Module: Utilities::Strings

Defined in:
lib/utilities/strings.rb

Overview

Methods that recieve or generate a String. This methods in this library should be completely independant (i.e. ultimately gemifiable) from TaxonWorks.

Class Method Summary collapse

Class Method Details

.a_label(string) ⇒ Object

Returns String,nil the string preceeded with “a” or “an”.

Returns:

  • String,nil the string preceeded with “a” or “an”



11
12
13
14
# File 'lib/utilities/strings.rb', line 11

def self.a_label(string)
  return nil if string.to_s.length == 0
  (string =~ /\A[aeiou]/i ? 'an ' : 'a ') + string
end

.alphabetic_strings(string) ⇒ Array

Splits a string on special characters, returning an array of the strings that do not contain digits.

It splits on accent characters, and does not split on underscores.
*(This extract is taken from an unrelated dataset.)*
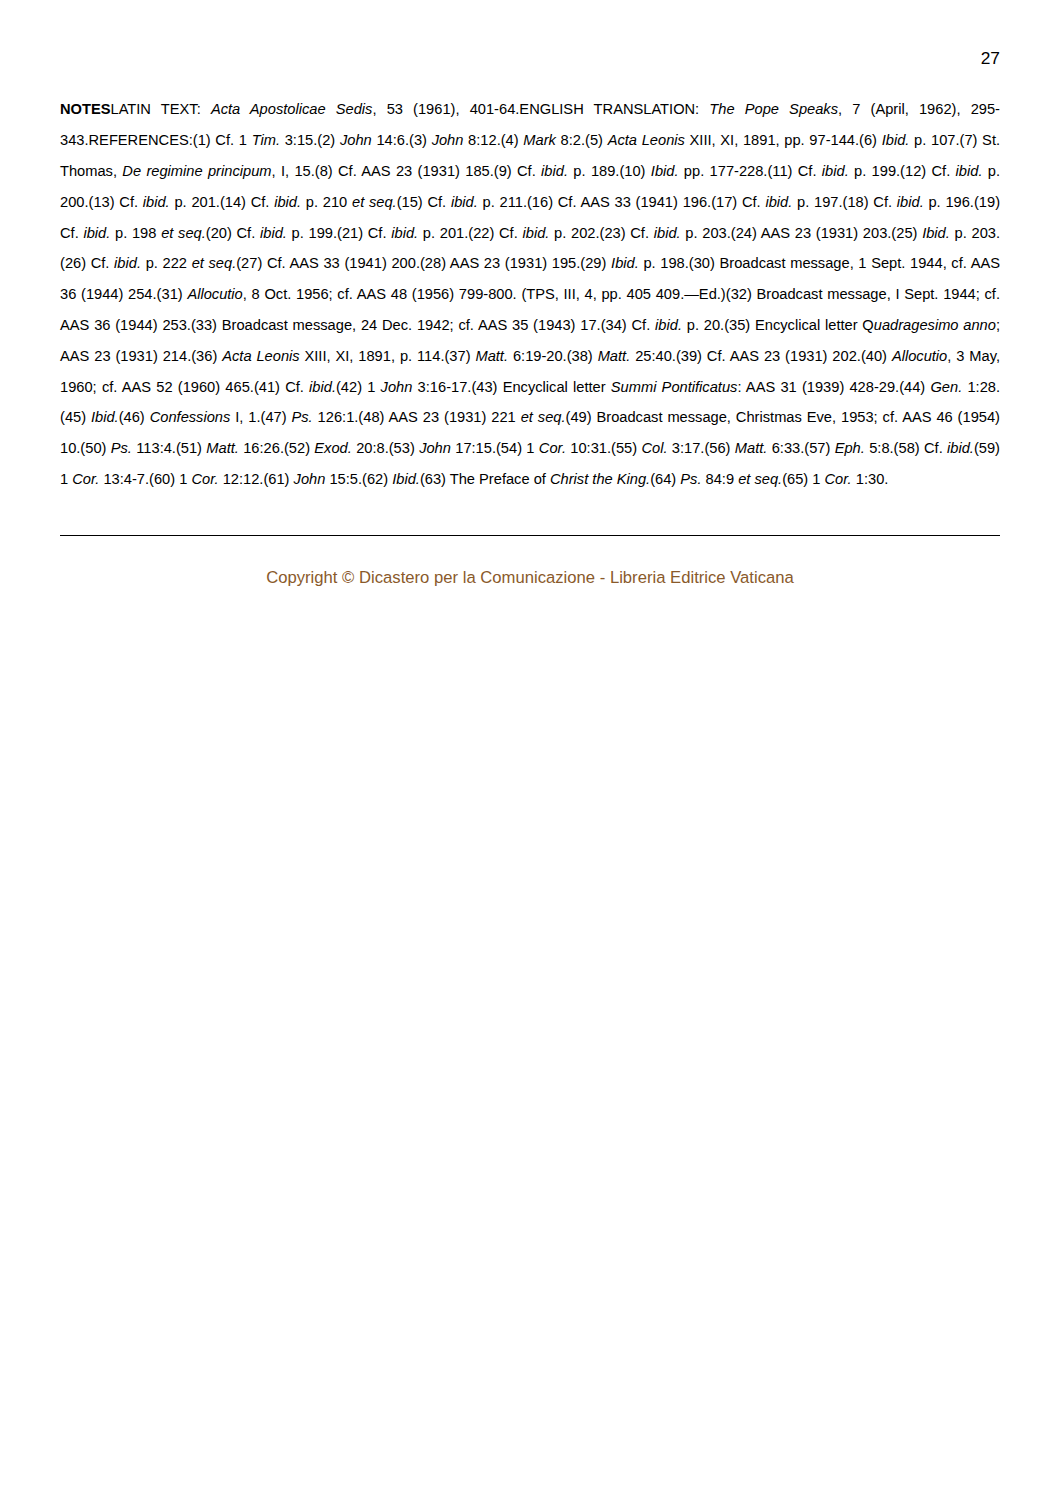27
NOTESLATIN TEXT: Acta Apostolicae Sedis, 53 (1961), 401-64.ENGLISH TRANSLATION: The Pope Speaks, 7 (April, 1962), 295-343.REFERENCES:(1) Cf. 1 Tim. 3:15.(2) John 14:6.(3) John 8:12.(4) Mark 8:2.(5) Acta Leonis XIII, XI, 1891, pp. 97-144.(6) Ibid. p. 107.(7) St. Thomas, De regimine principum, I, 15.(8) Cf. AAS 23 (1931) 185.(9) Cf. ibid. p. 189.(10) Ibid. pp. 177-228.(11) Cf. ibid. p. 199.(12) Cf. ibid. p. 200.(13) Cf. ibid. p. 201.(14) Cf. ibid. p. 210 et seq.(15) Cf. ibid. p. 211.(16) Cf. AAS 33 (1941) 196.(17) Cf. ibid. p. 197.(18) Cf. ibid. p. 196.(19) Cf. ibid. p. 198 et seq.(20) Cf. ibid. p. 199.(21) Cf. ibid. p. 201.(22) Cf. ibid. p. 202.(23) Cf. ibid. p. 203.(24) AAS 23 (1931) 203.(25) Ibid. p. 203.(26) Cf. ibid. p. 222 et seq.(27) Cf. AAS 33 (1941) 200.(28) AAS 23 (1931) 195.(29) Ibid. p. 198.(30) Broadcast message, 1 Sept. 1944, cf. AAS 36 (1944) 254.(31) Allocutio, 8 Oct. 1956; cf. AAS 48 (1956) 799-800. (TPS, III, 4, pp. 405 409.—Ed.)(32) Broadcast message, I Sept. 1944; cf. AAS 36 (1944) 253.(33) Broadcast message, 24 Dec. 1942; cf. AAS 35 (1943) 17.(34) Cf. ibid. p. 20.(35) Encyclical letter Quadragesimo anno; AAS 23 (1931) 214.(36) Acta Leonis XIII, XI, 1891, p. 114.(37) Matt. 6:19-20.(38) Matt. 25:40.(39) Cf. AAS 23 (1931) 202.(40) Allocutio, 3 May, 1960; cf. AAS 52 (1960) 465.(41) Cf. ibid.(42) 1 John 3:16-17.(43) Encyclical letter Summi Pontificatus: AAS 31 (1939) 428-29.(44) Gen. 1:28.(45) Ibid.(46) Confessions I, 1.(47) Ps. 126:1.(48) AAS 23 (1931) 221 et seq.(49) Broadcast message, Christmas Eve, 1953; cf. AAS 46 (1954) 10.(50) Ps. 113:4.(51) Matt. 16:26.(52) Exod. 20:8.(53) John 17:15.(54) 1 Cor. 10:31.(55) Col. 3:17.(56) Matt. 6:33.(57) Eph. 5:8.(58) Cf. ibid.(59) 1 Cor. 13:4-7.(60) 1 Cor. 12:12.(61) John 15:5.(62) Ibid.(63) The Preface of Christ the King.(64) Ps. 84:9 et seq.(65) 1 Cor. 1:30.
Copyright © Dicastero per la Comunicazione - Libreria Editrice Vaticana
The method is used for building wildcard searches, so splitting on accents creates pseudo accent insensitivity in searches.

Parameters:

  • string (String)

Returns:

  • (Array)

    whitespace and special character split, then any string containing a digit eliminated



124
125
126
127
# File 'lib/utilities/strings.rb', line 124

def self.alphabetic_strings(string)
  return [] if string.nil? || string.length == 0
  string.split(/[^[[:word:]]]+/).select { |b| !(b =~ /\d/) }.reject { |b| b.empty? }
end

.alphanumeric_strings(string) ⇒ Object



129
130
131
132
# File 'lib/utilities/strings.rb', line 129

def self.alphanumeric_strings(string)
  return [] if string.nil? || string.length == 0
  string.split(/[^[[:word:]]]+/).reject { |b| b.empty? }
end

.authorship_sentence(last_names = []) ⇒ String?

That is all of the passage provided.